Julia is a high-level, high-performance dynamic programming language for technical computing, with syntax that is familiar to users of other technical computing environments. It provides a sophisticated compiler, distributed parallel execution, numerical accuracy, and an extensive mathematical function library. Julia’s Base library, largely written in Julia itself, also integrates mature, best-of-breed open source C and Fortran libraries for linear algebra, random number generation, signal processing, and string processing. In addition, the Julia developer community is contributing a number of external packages through Julia’s built-in package manager at a rapid pace. IJulia, a collaboration between the Jupyter and Julia communities, provides a powerful browser-based graphical notebook interface to Julia.
JuliaCon 2015 at MIT was a huge success. The videos are now online, and a random video from JuliaCon 2015 is presented here.

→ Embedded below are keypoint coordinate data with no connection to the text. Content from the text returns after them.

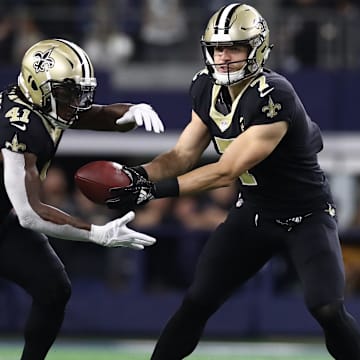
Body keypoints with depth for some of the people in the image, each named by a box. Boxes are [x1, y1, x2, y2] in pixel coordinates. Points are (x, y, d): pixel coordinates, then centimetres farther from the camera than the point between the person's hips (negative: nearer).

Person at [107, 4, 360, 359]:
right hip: (254, 211, 6)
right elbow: (183, 155, -2)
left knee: (327, 310, -21)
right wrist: (139, 175, -22)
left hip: (307, 215, -6)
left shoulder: (274, 97, -29)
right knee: (196, 303, -1)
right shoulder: (208, 90, -6)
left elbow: (225, 172, -29)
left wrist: (154, 190, -33)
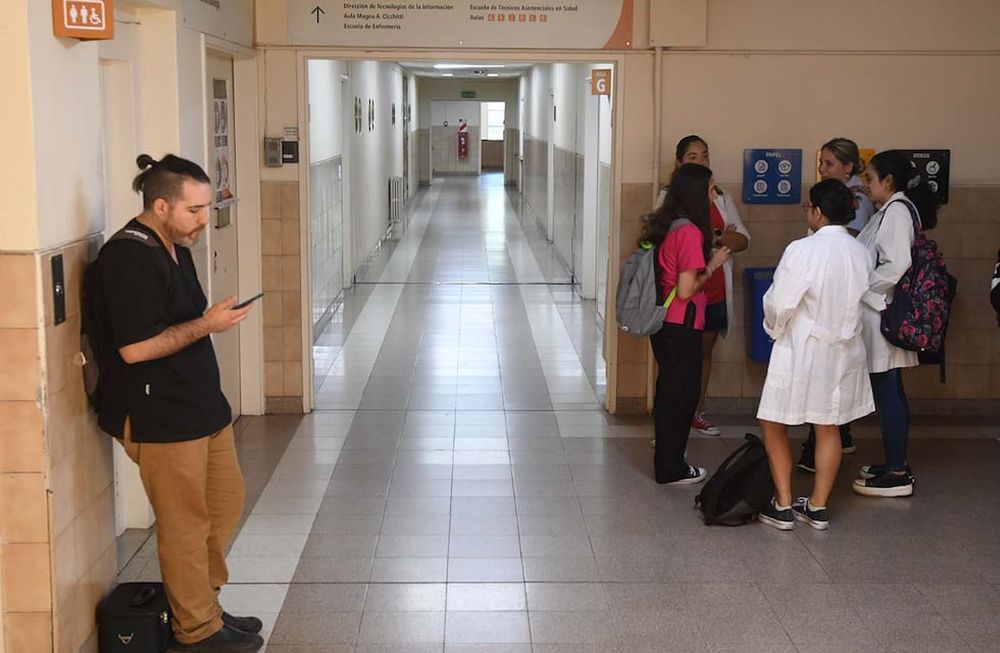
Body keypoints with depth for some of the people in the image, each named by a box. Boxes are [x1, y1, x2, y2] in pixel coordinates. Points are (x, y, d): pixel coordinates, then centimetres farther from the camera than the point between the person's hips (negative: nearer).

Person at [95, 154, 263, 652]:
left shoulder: (173, 247, 10)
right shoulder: (128, 259, -21)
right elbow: (134, 348, -25)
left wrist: (215, 317, 8)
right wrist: (207, 325, -22)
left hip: (199, 404, 10)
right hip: (158, 416, -10)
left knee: (225, 501, 18)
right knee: (186, 523, 1)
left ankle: (203, 604, 32)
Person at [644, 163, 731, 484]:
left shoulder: (663, 223, 6)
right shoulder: (690, 231, -20)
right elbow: (686, 290, -21)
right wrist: (712, 265, -9)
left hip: (662, 321, 9)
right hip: (681, 325, -9)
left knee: (668, 388, 19)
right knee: (682, 392, 4)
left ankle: (666, 460, 29)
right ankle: (671, 468, 13)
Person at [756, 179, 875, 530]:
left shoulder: (803, 250, -20)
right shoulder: (860, 252, -2)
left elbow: (778, 304, -18)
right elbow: (858, 296, 5)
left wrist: (774, 327, 2)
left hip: (802, 351, -6)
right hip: (843, 351, 6)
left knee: (774, 424, 10)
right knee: (828, 427, 16)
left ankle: (783, 507, 10)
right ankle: (818, 507, 23)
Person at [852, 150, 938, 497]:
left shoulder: (897, 211, -15)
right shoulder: (891, 211, 15)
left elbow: (895, 266, -23)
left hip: (884, 315, -10)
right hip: (879, 314, 10)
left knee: (888, 393, -5)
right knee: (889, 392, 15)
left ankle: (897, 475, 0)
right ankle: (895, 463, 25)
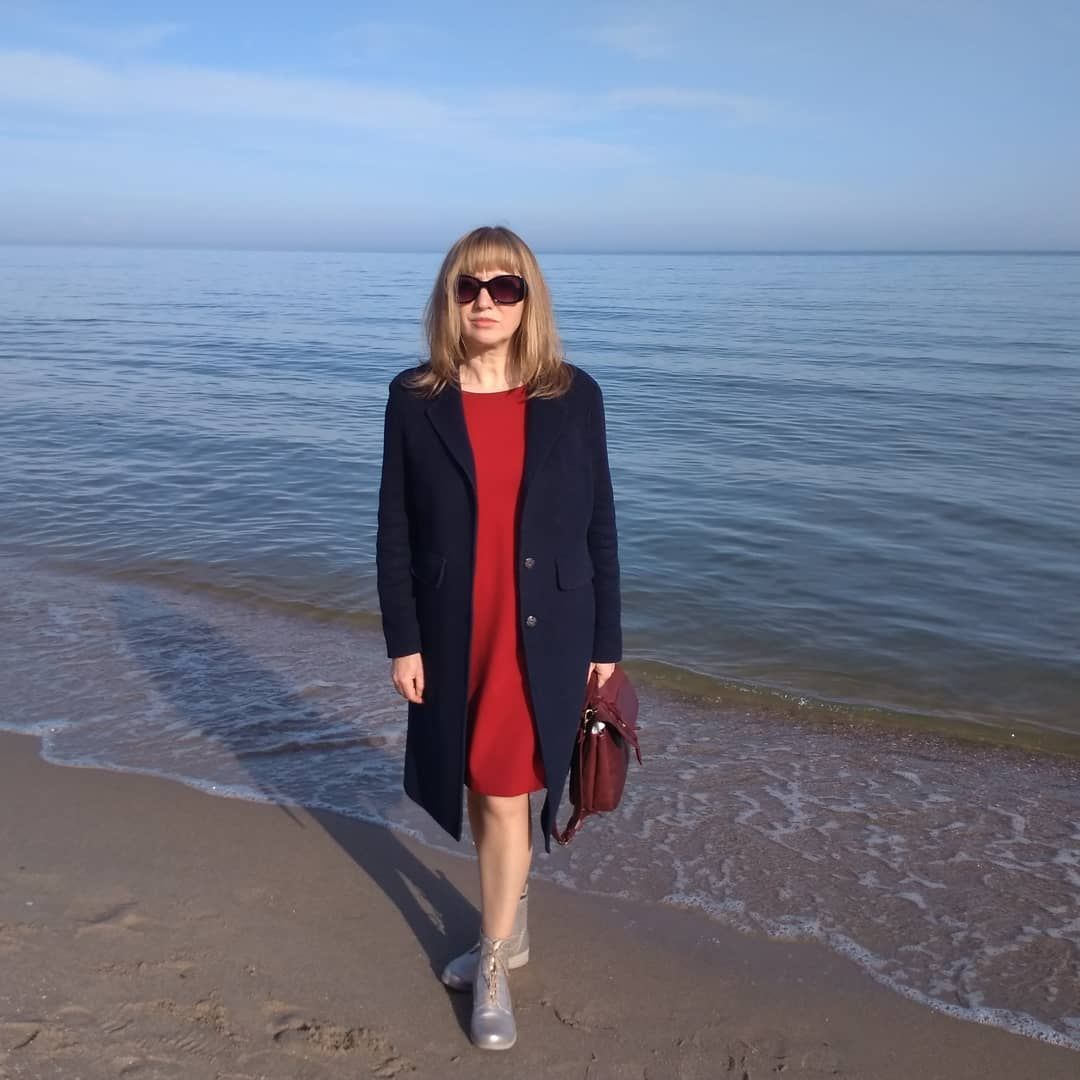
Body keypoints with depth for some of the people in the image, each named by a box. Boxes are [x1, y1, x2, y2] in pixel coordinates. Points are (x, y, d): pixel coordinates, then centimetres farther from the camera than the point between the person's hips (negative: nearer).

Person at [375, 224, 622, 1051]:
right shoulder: (415, 398, -4)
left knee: (507, 795, 3)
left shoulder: (574, 396, -5)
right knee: (481, 789, 17)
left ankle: (494, 968, 23)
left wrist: (606, 640, 1)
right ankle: (508, 925, 41)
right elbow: (395, 531, -2)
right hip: (454, 633, 2)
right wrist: (402, 641, -4)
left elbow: (599, 525, 0)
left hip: (543, 633, -2)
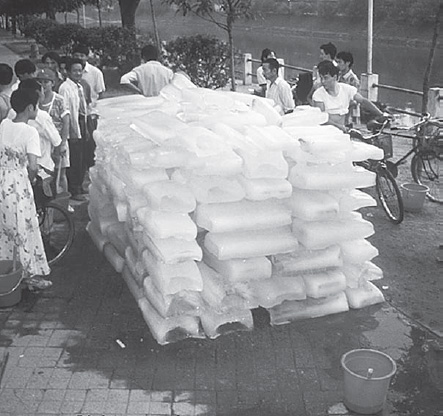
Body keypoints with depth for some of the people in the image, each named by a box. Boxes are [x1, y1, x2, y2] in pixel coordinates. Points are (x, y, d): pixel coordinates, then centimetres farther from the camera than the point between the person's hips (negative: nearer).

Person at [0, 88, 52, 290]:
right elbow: (32, 166, -20)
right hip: (18, 186, -7)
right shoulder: (30, 132, -16)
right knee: (27, 230, 6)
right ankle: (32, 275, 14)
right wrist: (31, 180, -2)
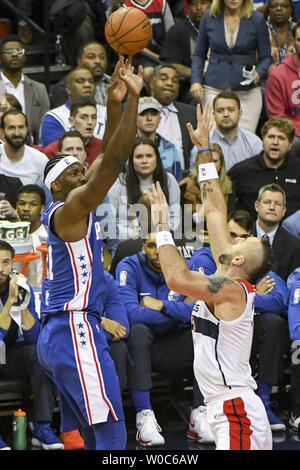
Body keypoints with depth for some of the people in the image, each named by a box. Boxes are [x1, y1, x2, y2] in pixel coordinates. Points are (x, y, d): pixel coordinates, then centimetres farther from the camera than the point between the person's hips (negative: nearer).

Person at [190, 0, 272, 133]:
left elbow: (266, 57, 6)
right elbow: (199, 54, 14)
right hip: (215, 88, 1)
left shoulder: (257, 19, 1)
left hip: (247, 92, -1)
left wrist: (258, 73, -15)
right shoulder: (209, 17, 5)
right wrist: (196, 80, 0)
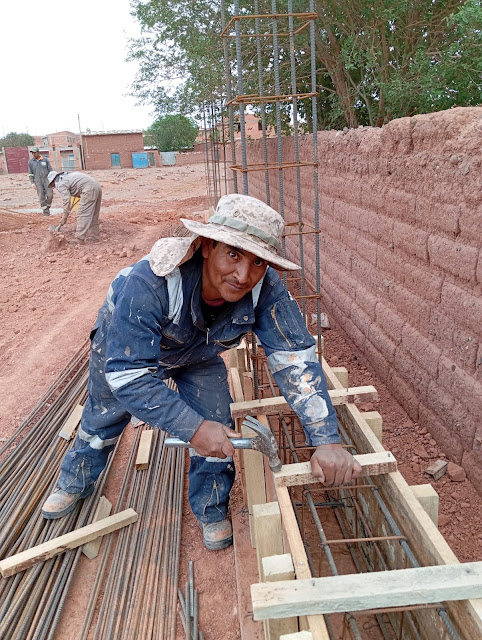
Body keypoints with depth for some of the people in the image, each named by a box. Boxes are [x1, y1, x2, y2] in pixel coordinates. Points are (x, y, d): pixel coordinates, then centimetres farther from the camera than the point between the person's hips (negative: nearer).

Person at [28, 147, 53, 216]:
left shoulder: (45, 160, 3)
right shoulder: (30, 161, 6)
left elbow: (50, 170, 7)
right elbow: (30, 173, 9)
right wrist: (32, 182, 0)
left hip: (47, 180, 0)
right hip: (37, 181, 0)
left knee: (50, 195, -10)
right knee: (41, 197, -4)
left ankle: (47, 206, 15)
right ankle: (45, 211, 2)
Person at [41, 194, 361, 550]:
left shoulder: (266, 289, -37)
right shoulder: (146, 284, -47)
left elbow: (296, 359, -36)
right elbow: (128, 375, -42)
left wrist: (327, 440, -45)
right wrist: (191, 428, -46)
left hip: (200, 357, 2)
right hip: (124, 345, -1)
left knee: (218, 430, -8)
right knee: (103, 418, 19)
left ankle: (211, 510, 24)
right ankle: (75, 483, 53)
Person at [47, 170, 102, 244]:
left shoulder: (60, 184, -1)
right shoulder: (67, 176, 26)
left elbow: (66, 200, -7)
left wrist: (64, 217, 0)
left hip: (89, 189, -9)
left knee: (82, 215, -7)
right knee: (93, 216, 14)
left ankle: (79, 239, -9)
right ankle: (93, 237, 19)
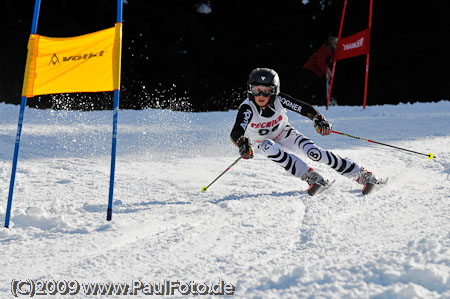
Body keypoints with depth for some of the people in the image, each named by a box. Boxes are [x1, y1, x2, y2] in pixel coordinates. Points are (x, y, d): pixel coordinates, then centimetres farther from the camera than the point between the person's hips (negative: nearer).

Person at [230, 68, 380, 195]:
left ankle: (361, 174, -15)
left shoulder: (278, 99, -25)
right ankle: (312, 178, -32)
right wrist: (243, 145, -66)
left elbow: (304, 108, -23)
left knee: (314, 152, -22)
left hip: (285, 134, 0)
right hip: (263, 142, 0)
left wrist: (319, 119, -42)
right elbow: (236, 132, -45)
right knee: (269, 148, -37)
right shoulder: (247, 108, -31)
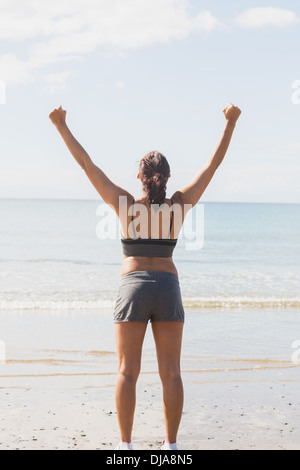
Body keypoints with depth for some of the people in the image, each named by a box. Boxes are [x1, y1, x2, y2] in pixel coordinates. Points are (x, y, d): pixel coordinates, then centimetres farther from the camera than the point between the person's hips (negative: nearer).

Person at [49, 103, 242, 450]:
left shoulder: (126, 204, -4)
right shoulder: (180, 204, -1)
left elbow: (86, 163, -4)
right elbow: (214, 163, 3)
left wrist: (62, 126, 0)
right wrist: (230, 122, 6)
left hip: (133, 290, -1)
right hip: (168, 291, 1)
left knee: (128, 372, 3)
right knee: (170, 373, 5)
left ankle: (125, 446, 4)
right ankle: (171, 446, 7)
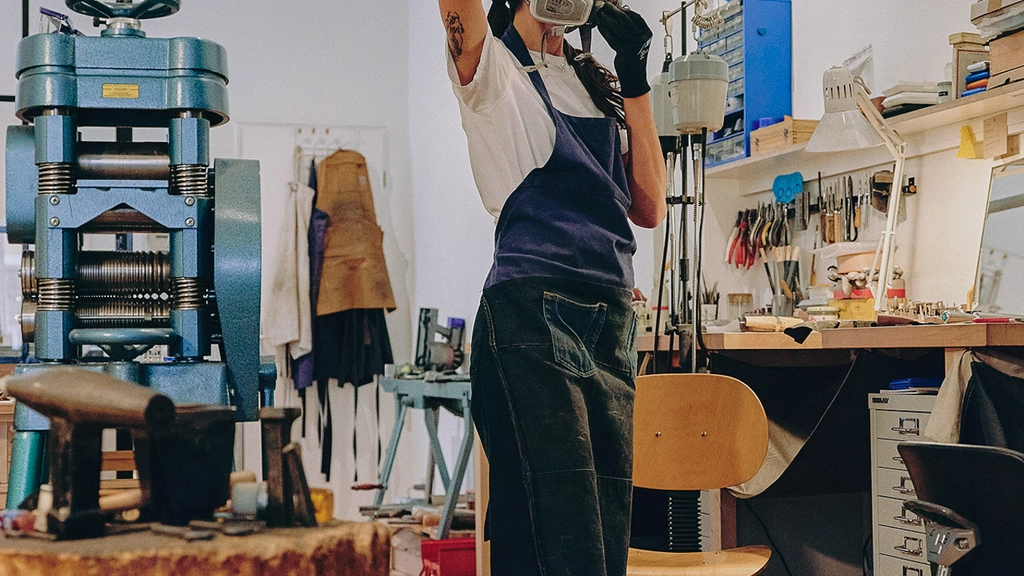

Julia programs are organized around multiple dispatch; by defining functions and overloading them for different combinations of argument types, which can also be user-defined. For a more in-depth discussion of the rationale and advantages of Julia over other systems, see the following highlights or read the introduction in the online manual.
A Summary of Features
- Multiple dispatch: providing ability to define function behavior across many combinations of argument types
- Dynamic type system: types for documentation, optimization, and dispatch
- Good performance, approaching that of statically-compiled languages like C
- Built-in package manager
- Lisp-like macros and other metaprogramming facilities
- Call Python functions: use the PyCall package
- Call C functions directly: no wrappers or special APIs
- Powerful shell-like capabilities for managing other processes
- Designed for parallelism and distributed computation
- Coroutines: lightweight “green” threading
- User-defined types are as fast and compact as built-ins
- Automatic generation of efficient, specialized code for different argument types
- Elegant and extensible conversions and promotions for numeric and other types
- Efficient support for Unicode, including but not limited to UTF-8
- MIT licensed: free and open source
High-Performance JIT Compiler
Julia’s LLVM-based just-in-time (JIT) compiler combined with the language’s design allow it to approach and often match the performance of C. To get a sense of relative performance of Julia compared to other languages that can or could be used for numerical and scientific computing, we’ve written a small set of micro-benchmarks in a variety of languages: C, Fortran, Julia, Python, Matlab/Octave, R, JavaScript, Java, Lua, Go, and Mathematica. We encourage you to skim the code to get a sense for how easy or difficult numerical programming in each language is.